A wearable device on Kickstarter right now promises to "keep track of your gases" so that it can analyze them and help you adjust your diet to make you, well, less gassy.
Let's just call this what it is -- a wearable that sniffs your farts. (This actually could be a loss for the human nose, depending on whatyou believe.)
Please note that it's a full month after April Fools' Day, and this appears to actually be a real concept. Whether it will ever become a real product looks doubtful at the moment, though, as it's only garnered about 2 percent of its fundraising goal on Kickstarter with just 20 days to go.
While it may seem a bit disgusting, or an indication that wearables have jumped the shark or that we've hit peak quantified self, there is a noble social good at the root of a device that's more likely to end up the "butt" of many a joke.

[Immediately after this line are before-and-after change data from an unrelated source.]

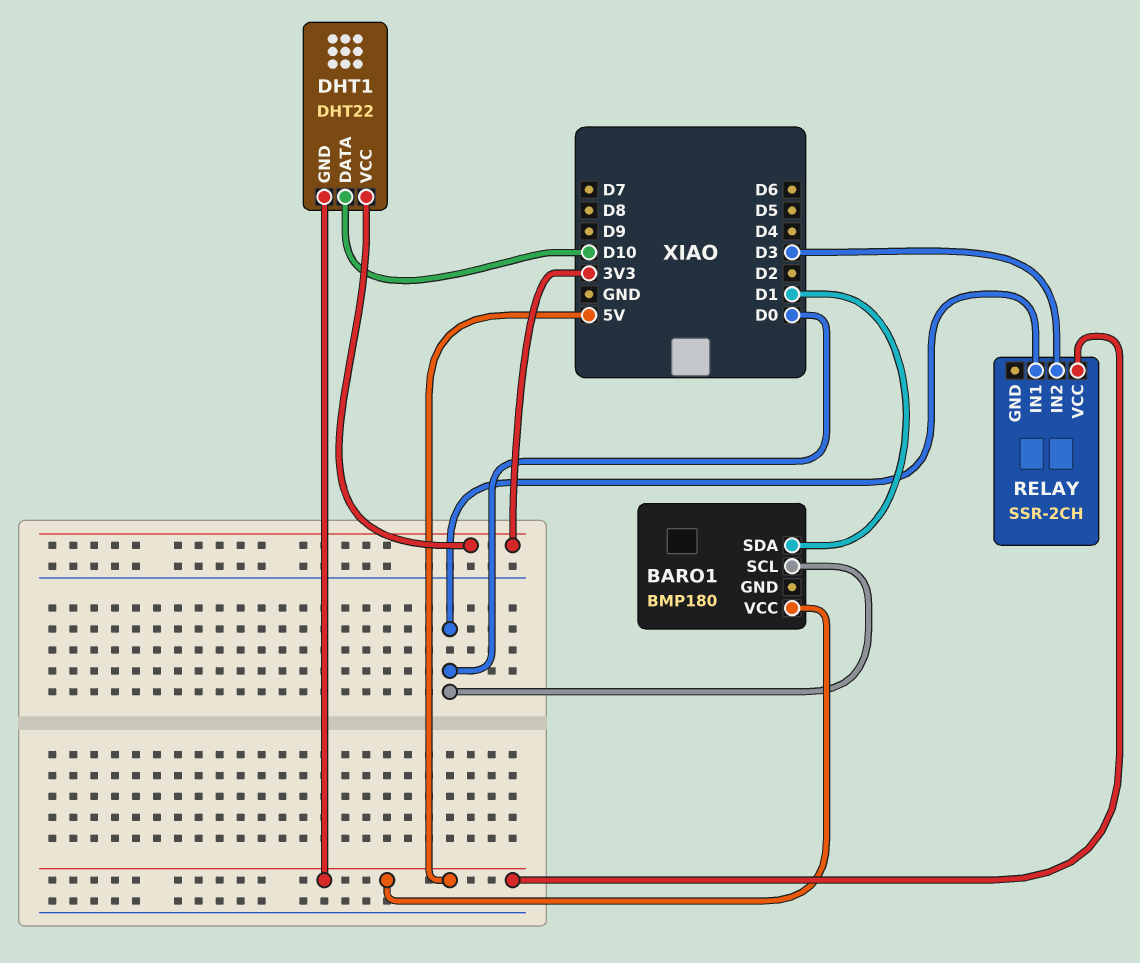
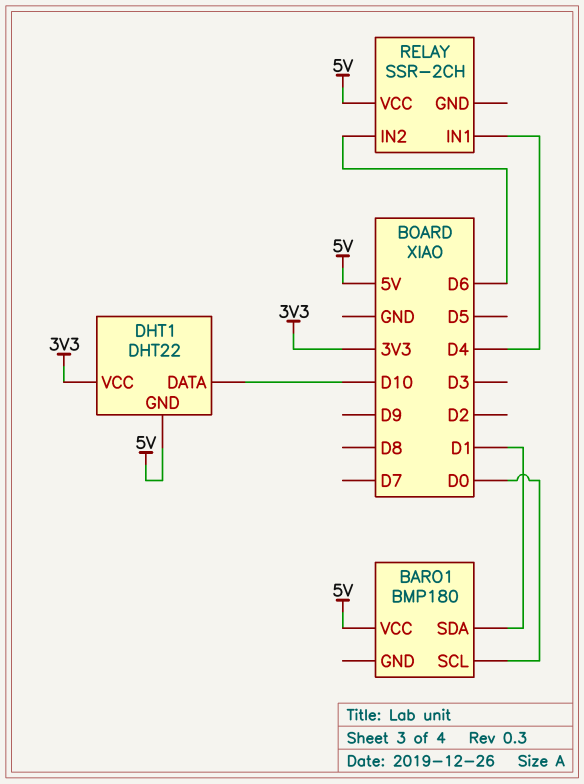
RELAY pin IN1: D0 -> D4
RELAY pin IN2: D3 -> D6

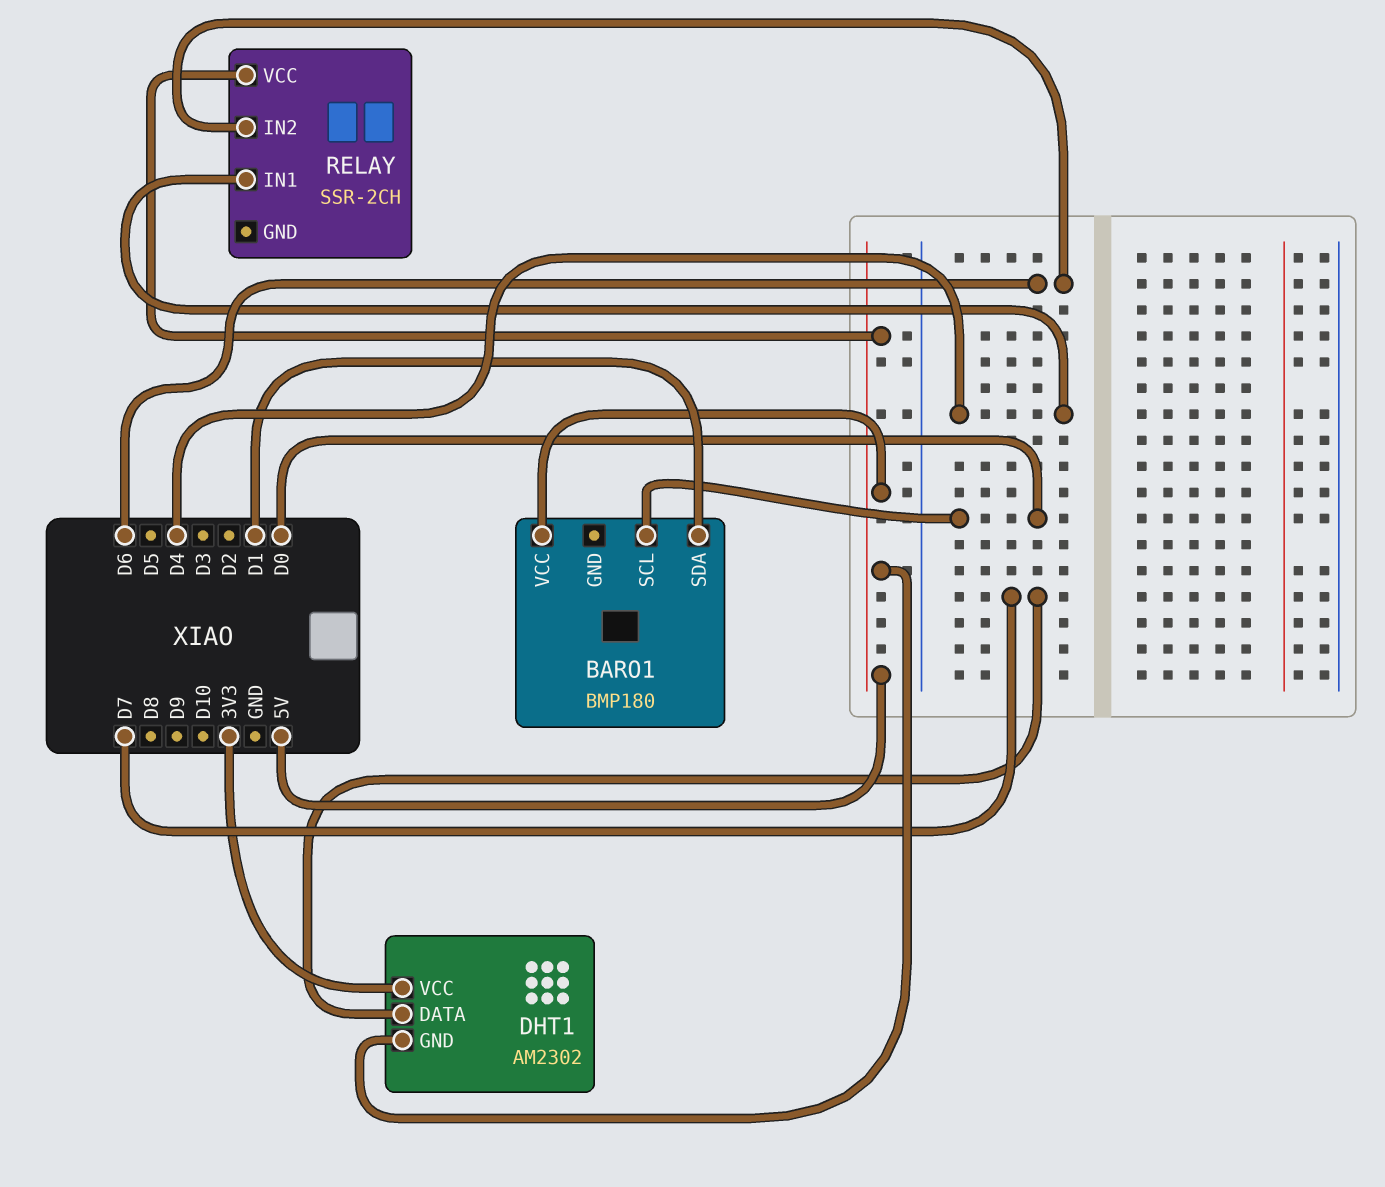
DHT1: DHT22 -> AM2302
DHT1 pin DATA: D10 -> D7

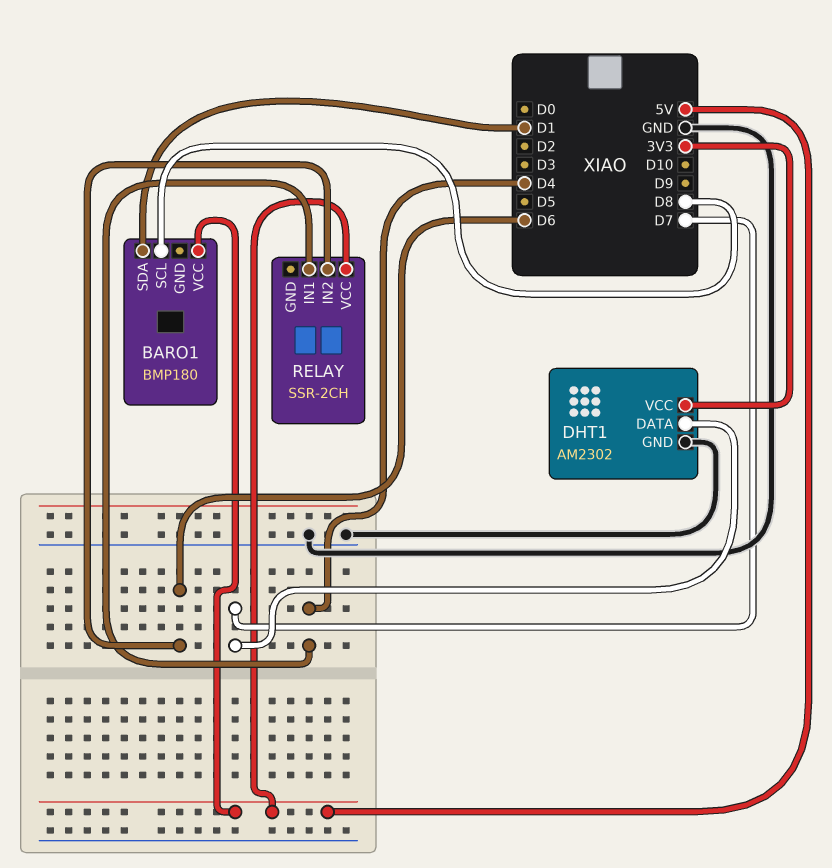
BARO1 pin SCL: D0 -> D8
DHT1 pin GND: 5V -> GND

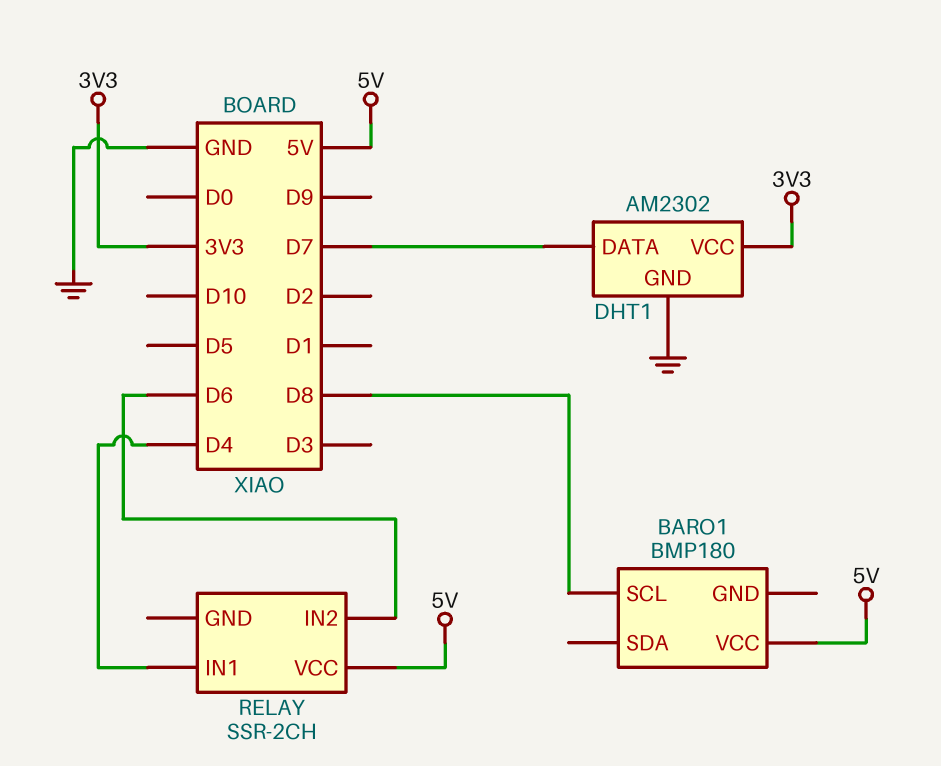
BARO1 pin SDA: D1 -> none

CH4, as it's called (that's also the chemical formula for methane -- get it?), aims to reduce the scourge of unnecessary flatulence in your life, and in society at large, by tracking your farts via a sensor worn just above your posterior or in your back pocket, as well as following the foods you eat via a companion app.
The app then analyzes the food and fart data and suggests changes to your diet to reduce your overall gas passage. (If the creator wants it to work on, he'll probably want to stress to Apple that this is a health app since the company just passed on gas gags for the smartwatch.)
CH4 is actually less invasive than other proposed means, like this pill, for measuring gas, which certainly does seem to be a legitimate way of tracking gut health, or just fine-tuning it ( and online tools already let you analyze your poop).
The device is the brainchild of Rodrigo Narciso, a recent New York University graduate in interactive telecommunications who has also explored a variety of other non-flatulence-related wearable projects. To start tracking your own gases, you'll need to pitch in at least $120 (about £79, AU$153) to his crowdfunding campaign, with delivery expected next March.
All jokes aside, this seems like the kind of product that might have some sort of life as a specialty medical product for people who have serious enough digestion issues that it might justify adding another device to their lives. For the rest of us though, it's really hard to put the jokes aside. I mean, just try to look at these sketches without giggling:
What do you think, would you help this campaign break $100,000? Or are you content to continue to break wind as per usual?